I made a EM Algorithm for Gaussian Mixture Models, but that is not working

I made a EM Algorithm for Gaussian Mixture Models, but that is not working.

error massages → matrix is not Hermitian; Cholesky factorization failed.

why error happen, please teach me.

using LinearAlgebra
using Distributions

struct GMMsResults
    post_prob
    mean
    sigma
    mixing_coef
end


function GMMs!( data, num_class ;seed=1, max_iter=100 )
    
    num_data, dims = size( data )
    rng = MersenneTwister( seed )
    
    # 初期化
    post_prob   = fill( 1/num_class, num_data, num_class ) 
    mean        = rand( rng, dims, num_class )
    sigma       = [ Matrix{Float64}( I, dims, dims ) for _ in 1:num_class ] # 配列にΣがクラス数分入っている
    mixing_coef = fill( 1/num_class, num_class )
    
    for _ in 1:max_iter

        update_post_prob!( data, num_class, post_prob, mean, sigma, mixing_coef )
        sum_class_assignment = sum( post_prob', dims=2 )
        update_mean!( data, num_class, post_prob, mean, sum_class_assignment )
        update_sigma!( data, num_class, post_prob, mean, sigma, sum_class_assignment )
        update_mixing_coef!( data, num_class, mixing_coef, sum_class_assignment )
        
    end
    
    return GMMsResults( post_prob, mean, sigma, mixing_coef )
end


function update_post_prob!( data, num_class, post_prob, mean, sigma, mixing_coef )
    
    num_data = size( data )[1]
    
    for n in 1:num_data
        sum_tmp = 0
        for k in 1:num_class
            sum_tmp += mixing_coef[k] * pdf( MvNormal( mean[:,k], sigma[k] ), data[n,:] )
        end
        
        for k in 1:num_class
            post_prob[n,k] = ( mixing_coef[k] * pdf( MvNormal( mean[:,k], sigma[k] ), data[n,:] ) ) / sum_tmp
        end
    end
    
end

function update_mean!( data, num_class, post_prob, mean, sum_class_assignment )
    
    num_data = size( data )[1]
    
    for k in 1:num_class
        sum_tmp = zeros( num_class )
        for n in 1:num_data
            sum_tmp += post_prob[n,k] .* data[n,:]
        end    

        mean[:,k] = sum_tmp ./ sum_class_assignment[k]
    end
    
end

function update_sigma!( data, num_class, post_prob, mean, sigma, sum_class_assignment )
    
    num_data, dims = size( data )

    for k in 1:num_class
        sum_tmp = zeros( dims, dims )
        for n in 1:num_data
            sum_tmp += post_prob[n,k] .* ( data[n,:] - mean[:, k] ) * ( data[n,:] - mean[:, k] )'
        end    

        sigma[k] = sum_tmp ./ sum_class_assignment[k]
    end
    
end


function update_mixing_coef!( data, num_class, mixing_coef, sum_class_assignment )
    
    num_data = size( data )[1]
    
    for k in 1:num_class
        mixing_coef[k] = sum_class_assignment[k] / num_data
    end
    
end

Does it happens with any data or just in specific cases ?
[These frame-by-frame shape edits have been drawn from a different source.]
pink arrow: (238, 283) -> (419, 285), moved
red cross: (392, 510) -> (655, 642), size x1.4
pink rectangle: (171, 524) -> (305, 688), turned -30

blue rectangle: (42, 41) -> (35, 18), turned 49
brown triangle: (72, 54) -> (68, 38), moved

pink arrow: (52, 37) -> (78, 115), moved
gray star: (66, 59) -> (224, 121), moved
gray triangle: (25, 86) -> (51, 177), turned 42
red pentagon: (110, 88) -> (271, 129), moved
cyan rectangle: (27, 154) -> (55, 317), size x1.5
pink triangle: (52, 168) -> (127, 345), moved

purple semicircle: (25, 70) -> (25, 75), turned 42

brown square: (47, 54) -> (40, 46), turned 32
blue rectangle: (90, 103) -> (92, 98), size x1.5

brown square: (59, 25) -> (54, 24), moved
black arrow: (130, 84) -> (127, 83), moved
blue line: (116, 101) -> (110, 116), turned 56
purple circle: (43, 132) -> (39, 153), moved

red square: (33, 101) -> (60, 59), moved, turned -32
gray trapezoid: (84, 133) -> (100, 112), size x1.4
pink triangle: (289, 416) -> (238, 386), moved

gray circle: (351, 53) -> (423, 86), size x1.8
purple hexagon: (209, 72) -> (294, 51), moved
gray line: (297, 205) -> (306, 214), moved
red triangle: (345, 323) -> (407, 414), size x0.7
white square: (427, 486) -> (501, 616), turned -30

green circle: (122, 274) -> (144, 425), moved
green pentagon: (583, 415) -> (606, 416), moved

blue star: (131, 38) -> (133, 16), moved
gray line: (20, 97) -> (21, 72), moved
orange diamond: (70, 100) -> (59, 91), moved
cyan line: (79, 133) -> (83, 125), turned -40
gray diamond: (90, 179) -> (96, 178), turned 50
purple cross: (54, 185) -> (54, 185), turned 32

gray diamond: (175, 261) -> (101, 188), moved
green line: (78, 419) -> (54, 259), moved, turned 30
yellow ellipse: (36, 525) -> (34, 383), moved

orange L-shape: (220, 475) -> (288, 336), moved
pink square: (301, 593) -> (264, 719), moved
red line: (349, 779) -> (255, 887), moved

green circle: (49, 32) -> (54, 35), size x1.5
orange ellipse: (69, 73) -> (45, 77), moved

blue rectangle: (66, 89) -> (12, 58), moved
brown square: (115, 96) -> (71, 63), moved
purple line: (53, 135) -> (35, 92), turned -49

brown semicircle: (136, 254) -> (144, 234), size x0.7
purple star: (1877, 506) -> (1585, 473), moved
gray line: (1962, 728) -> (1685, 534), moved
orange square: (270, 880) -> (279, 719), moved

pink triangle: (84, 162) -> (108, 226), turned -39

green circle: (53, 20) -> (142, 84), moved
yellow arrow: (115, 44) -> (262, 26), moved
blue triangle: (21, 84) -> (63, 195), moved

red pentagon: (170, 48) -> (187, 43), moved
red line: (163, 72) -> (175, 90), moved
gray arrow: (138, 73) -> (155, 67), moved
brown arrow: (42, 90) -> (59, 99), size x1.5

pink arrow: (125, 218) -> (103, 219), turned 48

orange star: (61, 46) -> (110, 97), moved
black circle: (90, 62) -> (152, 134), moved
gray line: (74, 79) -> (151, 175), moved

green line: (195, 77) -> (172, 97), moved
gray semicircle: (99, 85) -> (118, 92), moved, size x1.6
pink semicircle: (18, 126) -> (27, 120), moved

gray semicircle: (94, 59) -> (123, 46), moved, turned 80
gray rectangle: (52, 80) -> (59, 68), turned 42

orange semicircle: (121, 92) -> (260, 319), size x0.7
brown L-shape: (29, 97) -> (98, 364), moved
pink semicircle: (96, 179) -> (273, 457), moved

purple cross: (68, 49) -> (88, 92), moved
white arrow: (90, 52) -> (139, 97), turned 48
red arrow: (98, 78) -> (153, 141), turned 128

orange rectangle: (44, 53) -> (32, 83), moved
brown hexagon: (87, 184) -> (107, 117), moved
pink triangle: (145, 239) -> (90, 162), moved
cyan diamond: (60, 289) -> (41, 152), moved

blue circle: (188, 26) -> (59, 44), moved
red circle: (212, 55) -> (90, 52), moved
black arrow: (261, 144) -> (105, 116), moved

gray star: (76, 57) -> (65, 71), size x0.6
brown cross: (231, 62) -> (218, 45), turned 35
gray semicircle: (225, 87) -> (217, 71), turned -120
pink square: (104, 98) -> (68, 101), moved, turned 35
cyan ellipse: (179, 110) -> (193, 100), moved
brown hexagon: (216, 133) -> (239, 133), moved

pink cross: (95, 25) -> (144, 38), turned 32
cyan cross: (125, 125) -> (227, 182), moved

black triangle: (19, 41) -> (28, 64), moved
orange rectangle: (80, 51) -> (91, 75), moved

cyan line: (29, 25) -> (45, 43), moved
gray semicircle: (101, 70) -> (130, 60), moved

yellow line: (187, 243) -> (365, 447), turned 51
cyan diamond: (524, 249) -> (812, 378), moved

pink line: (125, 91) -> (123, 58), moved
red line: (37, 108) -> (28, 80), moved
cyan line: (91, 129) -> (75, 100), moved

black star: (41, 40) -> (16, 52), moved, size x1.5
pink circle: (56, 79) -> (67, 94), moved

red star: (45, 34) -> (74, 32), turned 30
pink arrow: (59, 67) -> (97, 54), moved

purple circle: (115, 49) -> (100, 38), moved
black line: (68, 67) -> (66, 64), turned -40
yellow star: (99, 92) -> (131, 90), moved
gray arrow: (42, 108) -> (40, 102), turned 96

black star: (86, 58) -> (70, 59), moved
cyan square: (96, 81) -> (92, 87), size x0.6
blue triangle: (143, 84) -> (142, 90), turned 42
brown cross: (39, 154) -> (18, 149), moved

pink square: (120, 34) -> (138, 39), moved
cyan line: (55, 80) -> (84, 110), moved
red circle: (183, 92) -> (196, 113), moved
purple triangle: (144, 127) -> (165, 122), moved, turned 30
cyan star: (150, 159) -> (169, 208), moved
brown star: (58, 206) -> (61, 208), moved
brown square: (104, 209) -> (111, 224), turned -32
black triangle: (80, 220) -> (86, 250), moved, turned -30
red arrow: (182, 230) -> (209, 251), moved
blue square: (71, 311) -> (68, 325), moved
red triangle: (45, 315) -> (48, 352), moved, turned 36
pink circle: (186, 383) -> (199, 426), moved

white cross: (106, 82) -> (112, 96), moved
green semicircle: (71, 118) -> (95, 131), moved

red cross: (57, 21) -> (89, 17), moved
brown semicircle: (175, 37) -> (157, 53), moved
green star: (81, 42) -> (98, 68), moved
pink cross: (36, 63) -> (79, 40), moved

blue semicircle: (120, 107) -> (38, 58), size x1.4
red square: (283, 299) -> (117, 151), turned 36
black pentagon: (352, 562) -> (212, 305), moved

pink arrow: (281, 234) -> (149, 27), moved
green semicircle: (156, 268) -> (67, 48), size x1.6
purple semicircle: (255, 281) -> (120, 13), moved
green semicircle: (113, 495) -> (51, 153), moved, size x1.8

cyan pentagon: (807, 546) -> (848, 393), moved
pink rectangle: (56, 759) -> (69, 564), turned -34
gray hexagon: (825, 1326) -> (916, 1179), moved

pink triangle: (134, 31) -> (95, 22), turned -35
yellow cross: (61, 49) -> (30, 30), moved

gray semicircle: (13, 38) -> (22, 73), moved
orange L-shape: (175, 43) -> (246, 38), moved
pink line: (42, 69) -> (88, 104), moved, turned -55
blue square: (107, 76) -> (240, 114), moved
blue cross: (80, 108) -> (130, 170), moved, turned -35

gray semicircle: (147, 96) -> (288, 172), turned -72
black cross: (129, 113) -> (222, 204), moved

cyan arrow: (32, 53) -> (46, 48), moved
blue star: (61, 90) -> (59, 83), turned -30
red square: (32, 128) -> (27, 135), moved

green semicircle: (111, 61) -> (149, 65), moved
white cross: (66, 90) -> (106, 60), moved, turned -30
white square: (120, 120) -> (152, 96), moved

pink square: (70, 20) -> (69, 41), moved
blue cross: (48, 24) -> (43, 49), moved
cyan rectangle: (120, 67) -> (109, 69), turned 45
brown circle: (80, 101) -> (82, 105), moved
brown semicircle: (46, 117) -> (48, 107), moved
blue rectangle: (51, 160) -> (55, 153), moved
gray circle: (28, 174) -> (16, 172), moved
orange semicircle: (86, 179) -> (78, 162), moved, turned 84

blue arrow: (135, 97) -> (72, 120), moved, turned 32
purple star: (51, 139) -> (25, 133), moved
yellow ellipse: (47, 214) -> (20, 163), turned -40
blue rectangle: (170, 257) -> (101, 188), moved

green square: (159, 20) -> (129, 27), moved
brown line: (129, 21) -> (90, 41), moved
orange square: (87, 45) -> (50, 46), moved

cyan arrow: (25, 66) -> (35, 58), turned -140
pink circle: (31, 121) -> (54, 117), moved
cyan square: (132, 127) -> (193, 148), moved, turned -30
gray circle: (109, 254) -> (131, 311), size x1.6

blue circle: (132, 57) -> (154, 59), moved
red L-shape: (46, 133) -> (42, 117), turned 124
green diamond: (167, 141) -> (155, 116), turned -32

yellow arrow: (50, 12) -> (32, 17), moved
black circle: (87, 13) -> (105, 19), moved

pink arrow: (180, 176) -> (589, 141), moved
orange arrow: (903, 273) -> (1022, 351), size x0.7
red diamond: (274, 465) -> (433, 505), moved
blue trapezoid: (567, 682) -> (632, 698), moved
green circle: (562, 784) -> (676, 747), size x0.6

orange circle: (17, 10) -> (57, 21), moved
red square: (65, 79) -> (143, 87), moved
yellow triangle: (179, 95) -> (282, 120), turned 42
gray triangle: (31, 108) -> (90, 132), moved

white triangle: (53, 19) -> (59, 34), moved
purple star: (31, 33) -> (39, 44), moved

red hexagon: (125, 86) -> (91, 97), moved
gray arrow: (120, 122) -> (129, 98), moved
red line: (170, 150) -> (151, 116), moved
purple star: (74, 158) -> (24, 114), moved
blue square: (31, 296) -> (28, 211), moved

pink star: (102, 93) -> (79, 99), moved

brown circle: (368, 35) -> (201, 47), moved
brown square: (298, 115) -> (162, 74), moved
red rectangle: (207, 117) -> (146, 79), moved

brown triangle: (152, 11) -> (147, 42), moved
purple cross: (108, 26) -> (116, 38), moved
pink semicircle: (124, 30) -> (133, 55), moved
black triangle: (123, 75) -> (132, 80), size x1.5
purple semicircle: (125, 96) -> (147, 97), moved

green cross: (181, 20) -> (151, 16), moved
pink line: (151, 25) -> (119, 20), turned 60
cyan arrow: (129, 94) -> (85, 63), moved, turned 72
You can compare your algo with this one: Clustering · BetaML.jl Documentation

If I remember correctly I had the same problem when I didn’t implemented a minimum variance/covariance in the Gaussian…

1 Like

Thanks for reply.
I used any data. data is generated by multivariate normal distribution.

e.g.

μ = ones( 2 )
Σ = I
x = MvNormal( μ, Σ );
y = MvNormal( μ .+ 5 , Σ + ones( 2,2 ) );

X = rand( x, 50 ) 
Y = rand( y, 50 ) 
data = hcat( X, Y )';

plot( aspect_ratio = 1 )
scatter!( data[:,1], data[:,2], markersize=8 )
covellipse!( x.μ, x.Σ )
covellipse!( y.μ, y.Σ )

I`ll compare my alogo with that one.

I solved this problem. A cause of the error is MvNormal in Distribution.jl . When I gave MvNormal positive-definite matrix, MvNormal returned error. So, I replaced MvNormal with gaussian I implemented. My algo is correctly working.

1 Like

Another solution is using a type::Symmetric. When my algo calculate a variance/covariance, it caused a numeric error on Float. That’s why MvNormal() returned error.